Swansea and Grenoble experts have teamed up to create a realistic method for producing green hydrogen using sustainable catalysts.
The experts now anticipate that their study will be a significant step in making green hydrogen production more simple, cheap, and scalable.
In our work, we use natural enzymes—hydrogenases—to generate green hydrogen using sunlight. Unlike synthetic catalysts which are based on precious metals like platinum, hydrogenases contain only earth-abundant elements such as iron and nickel. However, these enzymes are very sensitive and quickly deactivate when exposed to air, making their practical use near impossible.
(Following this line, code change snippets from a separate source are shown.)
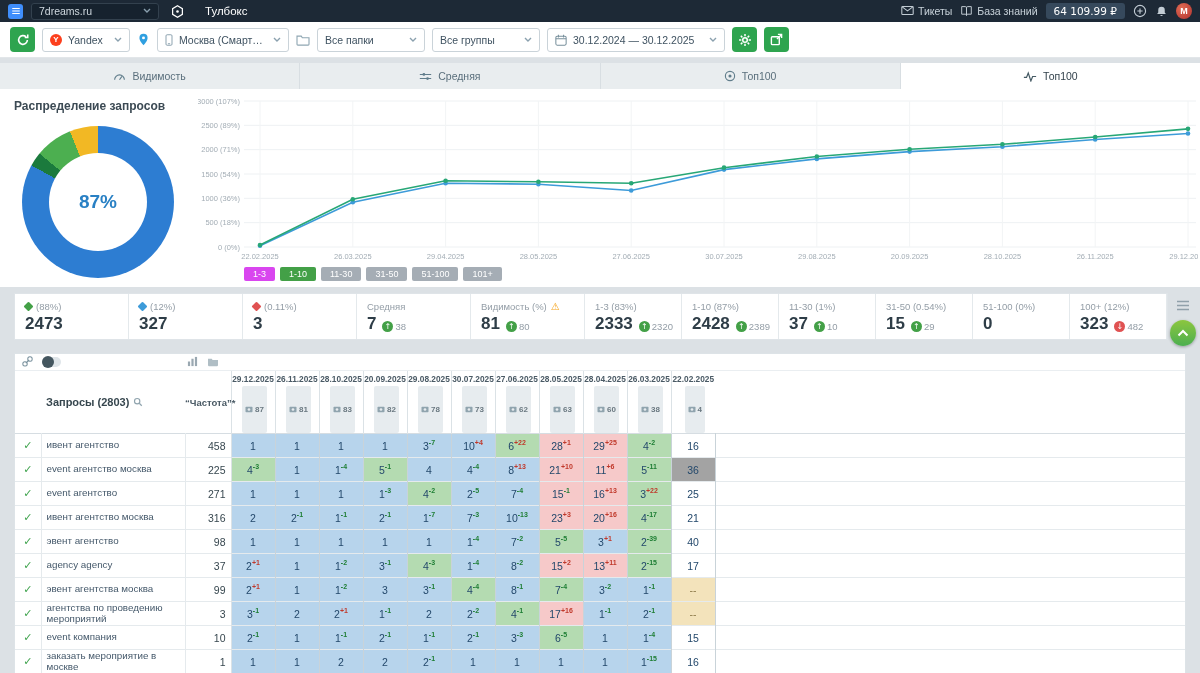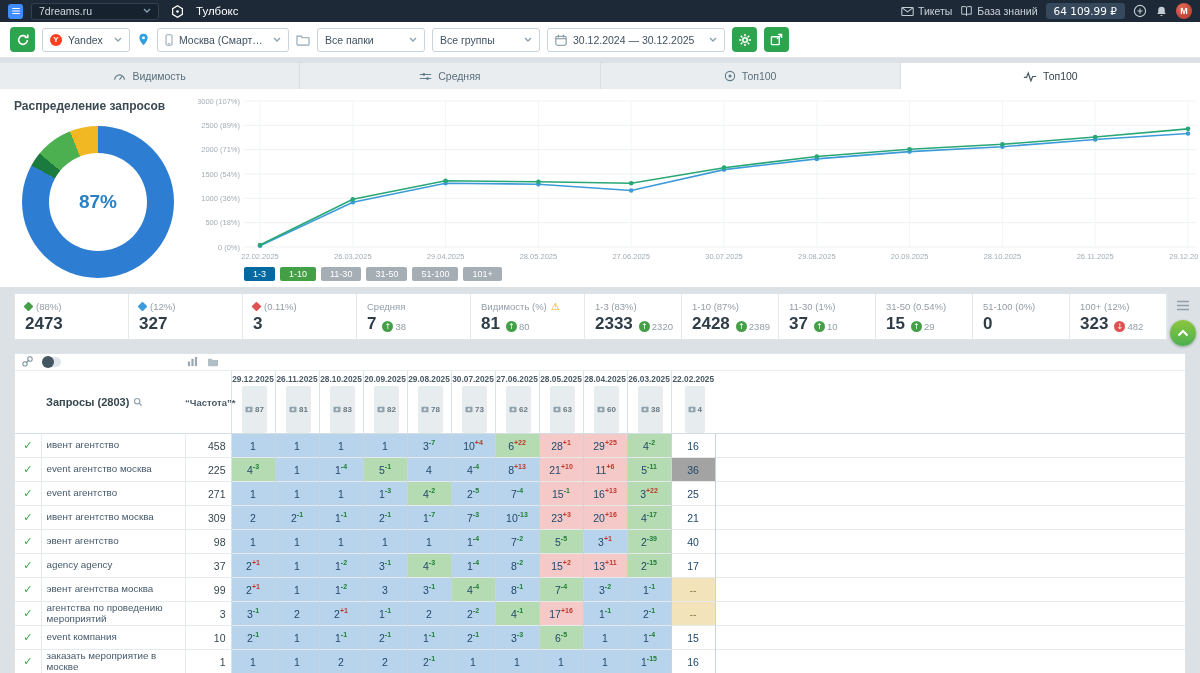--- a/index.html
+++ b/index.html
@@ -10,7 +10,7 @@
 .topbar{height:22px;background:#1d2936;display:flex;align-items:center;gap:8px;padding:0 8px;color:#dfe6ec;font-size:11px}
 .menu-btn{width:15px;height:15px;background:#3f8efc;border-radius:3px;display:flex;align-items:center;justify-content:center;cursor:pointer;flex:0 0 auto}
 .site-select{display:flex;align-items:center;justify-content:space-between;background:#16222e;border:1px solid #33414e;border-radius:3px;padding:1px 7px;width:128px;height:17px;font-size:10.5px;color:#cfd8df;cursor:pointer}
-.logo{display:flex;align-items:center;gap:12px;font-size:11.5px;color:#fff;margin-left:4px;cursor:pointer}
+.logo{display:flex;align-items:center;gap:21px;font-size:11.5px;color:#fff;margin-left:4px;cursor:pointer}
 .tb-spacer{flex:1}
 .tb-link{display:flex;align-items:flex-end;gap:4px;font-size:10.5px;color:#c8d2da;cursor:pointer}
 .balance{background:#36495c;border-radius:3px;padding:2px 8px;font-size:10.5px;color:#fff;cursor:pointer;font-family:"DejaVu Sans",sans-serif}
Dr. Moritz Kuehnel, Senior Lecturer, Chemistry Department, Swansea University
The group has now developed engineered solvents that allow hydrogenases to act in air. Simply soaking them in these solvents instead of water makes them more active and stable, allowing them to be utilized to create hydrogen in the air.
We integrated synthetic nanoparticles with natural enzymes into so-called hybrid materials, which combine the best of both worlds to achieve new, superior functionality. TiO2 nanoparticles are excellent at using sunlight to generate charges and hydrogenases are extremely efficient in using these charges to generate green hydrogen. Combining the two, therefore, allows for the efficient generation of green hydrogen from sunlight, something none of the separate components are capable of.
Dr Christine Cavazza, Senior Scientist, CEA Grenoble
Swansea University’s expertise in photocatalysis, solvent design, and its emphasis on providing practical solutions to complex problems were coupled with knowledge of retrieving natural enzymes and using them for renewable energy conversion at the Alternative Energies and Atomic Energy Commission (CEA) and Université Grenoble Alpes (UGA).
Swansea’s strategic connection with UGA resulted in the collaboration. The findings were published in the international journal Angewandte Chemie.
This work is an inspiring example of how combining the expertise of multiple partners in an international collaboration can lead to ground-breaking research advances.
Dr. Alan Le Goff, Senior Scientist, CNRS Grenoble
Green hydrogen is required as a fuel for the decarbonization of transportation, particularly long-haul aviation, HGV, the marine sector where electrification is not feasible, as well as the chemical industry, particularly fertilizer manufacture, and the energy sector.
However, the costs of manufacturing green hydrogen currently prevent its widespread usage, which is why this discovery is so important for the future.
Utilizing sustainable catalysts like hydrogenases instead of costly platinum can reduce the cost of electrolyzers and fuel cells, making green hydrogen more affordable to create and utilize. It also reduces reliance on imports, which can be disrupted by outside forces.
Allan, M. G., et al. (2023). Augmenting the Performance of Hydrogenase for Aerobic Photocatalytic Hydrogen Evolution via Solvent Tuning. Angewandte Chemie International Edition. doi.org/10.1002/anie.202219176.